## Work item
What is needed here is an exact printout of the data, with no pictures included.

## Records for processing
=== Begin Enclosure ===

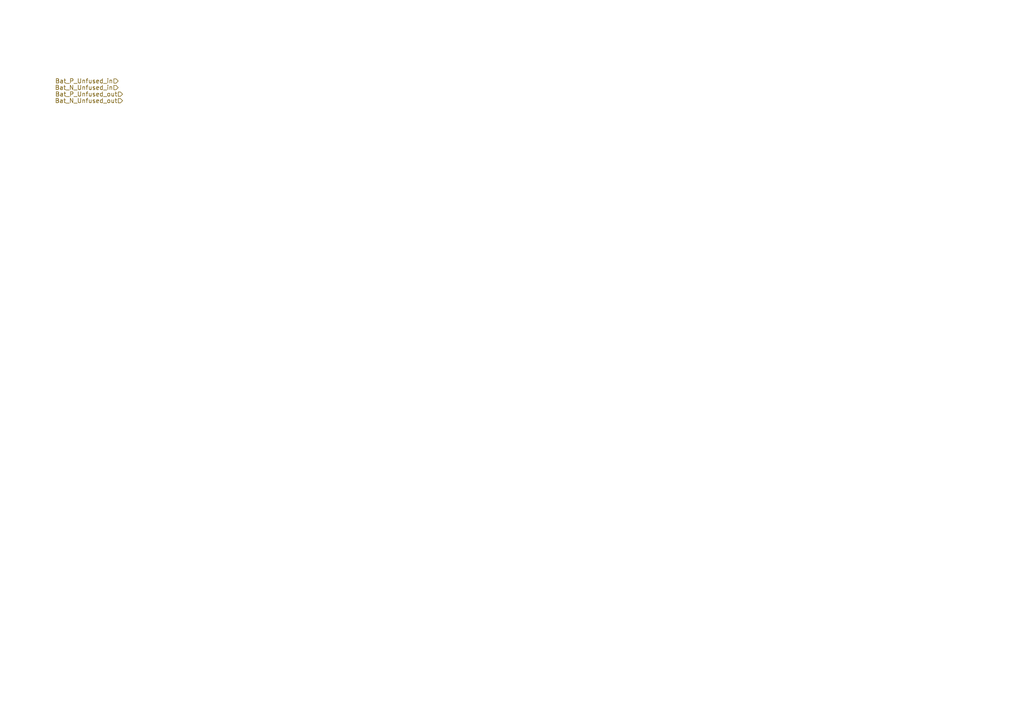
<source format=kicad_sch>
(kicad_sch (version 20211123) (generator eeschema)

  (uuid 3e915099-a18e-49f4-89bb-abe64c2dade5)

  (paper "A4")

  


  (hierarchical_label "Bat_P_Unfused_in" (shape input) (at 34.29 23.495 180)
    (effects (font (size 1.27 1.27)) (justify right))
    (uuid 30317bf0-88bb-49e7-bf8b-9f3883982225)
  )
  (hierarchical_label "Bat_P_Unfused_out" (shape input) (at 35.56 27.305 180)
    (effects (font (size 1.27 1.27)) (justify right))
    (uuid cb721686-5255-4788-a3b0-ce4312e32eb7)
  )
  (hierarchical_label "Bat_N_Unfused_out" (shape input) (at 35.56 29.21 180)
    (effects (font (size 1.27 1.27)) (justify right))
    (uuid d4db7f11-8cfe-40d2-b021-b36f05241701)
  )
  (hierarchical_label "Bat_N_Unfused_in" (shape input) (at 34.29 25.4 180)
    (effects (font (size 1.27 1.27)) (justify right))
    (uuid f959907b-1cef-4760-b043-4260a660a2ae)
  )
)

</source>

=== End Enclosure ===

## Solution below
<source format=kicad_sch>
(kicad_sch (version 20211123) (generator eeschema)

  (uuid 3e915099-a18e-49f4-89bb-abe64c2dade5)

  (paper "A4")

  


  (hierarchical_label "Bat_P_Unfused_in" (shape input) (at 34.29 23.495 180)
    (effects (font (size 1.27 1.27)) (justify right))
    (uuid 30317bf0-88bb-49e7-bf8b-9f3883982225)
  )
  (hierarchical_label "Bat_P_Unfused_out" (shape input) (at 35.56 27.305 180)
    (effects (font (size 1.27 1.27)) (justify right))
    (uuid cb721686-5255-4788-a3b0-ce4312e32eb7)
  )
  (hierarchical_label "Bat_N_Unfused_out" (shape input) (at 35.56 29.21 180)
    (effects (font (size 1.27 1.27)) (justify right))
    (uuid d4db7f11-8cfe-40d2-b021-b36f05241701)
  )
  (hierarchical_label "Bat_N_Unfused_in" (shape input) (at 34.29 25.4 180)
    (effects (font (size 1.27 1.27)) (justify right))
    (uuid f959907b-1cef-4760-b043-4260a660a2ae)
  )
)

</source>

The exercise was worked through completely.